Why was I feeling so light, as if my body might be able to float?  It was a strange sensation, like being covered in bathwater. Lydia and Steven had moved back a little and I couldn’t seem to reach them. Katy was still close enough for me to grab her bag. Her face grew dimmer as I tried to pull her closer.  “Father,” I said, “something strange is happening.” “Oh my dear, of course it is—you just lost a piece of you—a big, big part of yourself.” I nodded. I needed to lie down as I was feeling quite dizzy, but there was no place to lie. I moved closer to the coffin for something to hold on to and then…I began to feel myself slipping forward. I saw Janice, no, myself—or was it Janice? walk over to the priest and place her head on his arm, her shoulders trembling against his body.
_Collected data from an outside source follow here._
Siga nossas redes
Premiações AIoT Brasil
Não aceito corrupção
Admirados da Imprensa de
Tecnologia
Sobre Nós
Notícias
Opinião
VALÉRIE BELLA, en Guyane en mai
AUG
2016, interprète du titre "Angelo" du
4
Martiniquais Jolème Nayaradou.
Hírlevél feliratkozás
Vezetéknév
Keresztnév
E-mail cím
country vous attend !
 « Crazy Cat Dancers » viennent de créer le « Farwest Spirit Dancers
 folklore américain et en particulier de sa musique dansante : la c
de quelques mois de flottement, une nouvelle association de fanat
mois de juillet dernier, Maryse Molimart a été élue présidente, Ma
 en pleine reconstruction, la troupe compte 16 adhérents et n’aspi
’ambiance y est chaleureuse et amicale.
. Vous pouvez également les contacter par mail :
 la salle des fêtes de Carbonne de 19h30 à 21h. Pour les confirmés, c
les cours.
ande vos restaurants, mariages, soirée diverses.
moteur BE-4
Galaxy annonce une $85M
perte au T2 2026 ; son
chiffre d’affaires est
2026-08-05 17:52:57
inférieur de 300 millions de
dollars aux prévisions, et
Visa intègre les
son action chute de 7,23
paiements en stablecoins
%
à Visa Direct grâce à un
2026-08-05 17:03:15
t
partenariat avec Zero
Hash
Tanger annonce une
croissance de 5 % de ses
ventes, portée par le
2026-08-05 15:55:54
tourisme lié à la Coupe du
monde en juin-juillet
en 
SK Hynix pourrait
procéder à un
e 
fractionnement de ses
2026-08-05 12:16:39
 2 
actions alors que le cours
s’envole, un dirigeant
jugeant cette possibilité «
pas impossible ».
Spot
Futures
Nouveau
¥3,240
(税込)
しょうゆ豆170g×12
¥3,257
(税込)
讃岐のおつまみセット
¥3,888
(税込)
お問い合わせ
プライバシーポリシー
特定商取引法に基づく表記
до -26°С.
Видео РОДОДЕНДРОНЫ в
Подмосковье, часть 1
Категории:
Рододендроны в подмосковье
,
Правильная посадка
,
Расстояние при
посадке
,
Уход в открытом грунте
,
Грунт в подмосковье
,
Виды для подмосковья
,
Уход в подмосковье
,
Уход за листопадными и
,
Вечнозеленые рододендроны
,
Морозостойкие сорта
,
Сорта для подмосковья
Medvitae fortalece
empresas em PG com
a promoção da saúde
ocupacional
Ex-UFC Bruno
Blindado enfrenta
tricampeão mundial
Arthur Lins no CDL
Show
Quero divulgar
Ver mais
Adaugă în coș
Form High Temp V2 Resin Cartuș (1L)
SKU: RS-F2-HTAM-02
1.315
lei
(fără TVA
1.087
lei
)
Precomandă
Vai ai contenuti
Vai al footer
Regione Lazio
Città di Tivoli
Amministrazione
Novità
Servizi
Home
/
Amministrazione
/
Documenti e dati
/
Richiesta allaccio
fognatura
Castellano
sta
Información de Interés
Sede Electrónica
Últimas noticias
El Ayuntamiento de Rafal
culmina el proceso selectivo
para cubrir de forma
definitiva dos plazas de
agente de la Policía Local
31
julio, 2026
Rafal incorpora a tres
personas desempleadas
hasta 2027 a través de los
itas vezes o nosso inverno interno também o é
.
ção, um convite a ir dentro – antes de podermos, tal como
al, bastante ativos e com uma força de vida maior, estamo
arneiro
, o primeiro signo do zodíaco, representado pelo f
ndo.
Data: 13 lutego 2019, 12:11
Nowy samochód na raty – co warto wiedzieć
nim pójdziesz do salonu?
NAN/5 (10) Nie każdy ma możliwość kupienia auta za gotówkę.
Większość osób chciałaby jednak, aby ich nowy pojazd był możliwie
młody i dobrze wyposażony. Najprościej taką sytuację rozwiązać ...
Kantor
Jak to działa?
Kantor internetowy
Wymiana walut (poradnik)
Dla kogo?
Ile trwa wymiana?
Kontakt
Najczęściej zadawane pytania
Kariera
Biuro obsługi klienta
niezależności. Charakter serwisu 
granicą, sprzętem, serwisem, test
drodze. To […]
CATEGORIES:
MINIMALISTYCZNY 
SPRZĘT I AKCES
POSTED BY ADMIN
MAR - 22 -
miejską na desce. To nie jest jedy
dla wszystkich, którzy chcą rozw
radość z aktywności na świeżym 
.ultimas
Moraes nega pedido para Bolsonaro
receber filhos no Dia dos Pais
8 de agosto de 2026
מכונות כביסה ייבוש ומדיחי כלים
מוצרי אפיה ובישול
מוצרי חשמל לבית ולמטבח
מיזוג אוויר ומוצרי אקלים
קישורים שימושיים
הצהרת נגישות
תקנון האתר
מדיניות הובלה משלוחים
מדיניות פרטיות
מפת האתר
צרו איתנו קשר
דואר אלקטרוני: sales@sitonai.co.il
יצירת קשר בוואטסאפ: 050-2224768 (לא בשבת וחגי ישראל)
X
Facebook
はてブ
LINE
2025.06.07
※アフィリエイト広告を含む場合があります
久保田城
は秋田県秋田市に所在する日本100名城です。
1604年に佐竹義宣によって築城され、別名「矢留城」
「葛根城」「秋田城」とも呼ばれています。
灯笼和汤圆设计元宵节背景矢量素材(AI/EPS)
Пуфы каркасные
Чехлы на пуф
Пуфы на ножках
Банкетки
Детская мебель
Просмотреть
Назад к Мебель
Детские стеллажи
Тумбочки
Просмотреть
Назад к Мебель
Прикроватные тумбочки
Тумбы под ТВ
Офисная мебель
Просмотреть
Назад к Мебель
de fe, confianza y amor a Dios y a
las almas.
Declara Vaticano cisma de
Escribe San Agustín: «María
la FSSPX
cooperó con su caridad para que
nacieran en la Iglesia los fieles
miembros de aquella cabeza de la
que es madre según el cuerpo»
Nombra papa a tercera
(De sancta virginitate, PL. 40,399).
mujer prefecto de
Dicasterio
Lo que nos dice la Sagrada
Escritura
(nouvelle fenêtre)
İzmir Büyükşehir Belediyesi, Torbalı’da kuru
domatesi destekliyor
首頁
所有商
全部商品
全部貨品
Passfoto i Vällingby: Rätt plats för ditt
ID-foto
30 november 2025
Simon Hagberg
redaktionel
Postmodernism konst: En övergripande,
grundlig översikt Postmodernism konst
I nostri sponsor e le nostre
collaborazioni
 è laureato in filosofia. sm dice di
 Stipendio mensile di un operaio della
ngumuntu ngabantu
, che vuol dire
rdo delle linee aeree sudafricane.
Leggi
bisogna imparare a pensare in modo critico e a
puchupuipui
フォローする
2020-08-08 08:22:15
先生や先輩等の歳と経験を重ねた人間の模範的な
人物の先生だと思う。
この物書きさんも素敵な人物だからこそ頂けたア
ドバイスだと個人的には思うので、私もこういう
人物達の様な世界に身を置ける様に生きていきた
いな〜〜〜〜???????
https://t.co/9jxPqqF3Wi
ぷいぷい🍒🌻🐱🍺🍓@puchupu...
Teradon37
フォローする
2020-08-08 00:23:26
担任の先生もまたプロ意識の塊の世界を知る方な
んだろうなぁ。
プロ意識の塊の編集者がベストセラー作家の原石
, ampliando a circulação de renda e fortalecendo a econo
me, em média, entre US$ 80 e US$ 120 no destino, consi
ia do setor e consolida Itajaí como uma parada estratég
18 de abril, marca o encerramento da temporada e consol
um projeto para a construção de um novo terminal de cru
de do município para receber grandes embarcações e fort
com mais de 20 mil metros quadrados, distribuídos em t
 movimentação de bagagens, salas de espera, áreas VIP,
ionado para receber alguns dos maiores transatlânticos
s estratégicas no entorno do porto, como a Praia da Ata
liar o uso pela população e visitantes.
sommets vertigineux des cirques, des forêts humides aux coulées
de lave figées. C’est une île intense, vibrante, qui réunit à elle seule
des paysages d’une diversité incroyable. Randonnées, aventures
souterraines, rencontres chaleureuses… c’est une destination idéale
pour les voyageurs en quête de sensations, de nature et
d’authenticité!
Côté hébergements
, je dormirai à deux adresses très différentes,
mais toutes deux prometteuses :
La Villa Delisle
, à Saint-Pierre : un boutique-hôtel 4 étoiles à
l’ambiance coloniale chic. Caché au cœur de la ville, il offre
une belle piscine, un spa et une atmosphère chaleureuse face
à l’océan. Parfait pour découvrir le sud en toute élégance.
His face was lit, amplified, by the plentiful of candles around the pulpit and the thought of the Wizard of Oz crossed my mind. Perhaps I was feeling dizzy from all the incense.

 “So today,” he said, in an echoing sort of tone, the words reverberating into each other, “we say our goodbyes to Clare, the beloved twin sister of Janice.”  I felt myself slowly, very slowly,  slipping into the coffin, white satin caressing my bare arm, feet pressed against it.  I wanted to cry: “No, no, it’s a mistake!” I wanted to establish who I was, who the real sister in the coffin was. But my lips were sealed, sealed with the silence of the non-existent. And the last thing I thought before darkness totally engulfed me—the last thing that seemed to make any sense out of it all—What did it really matter?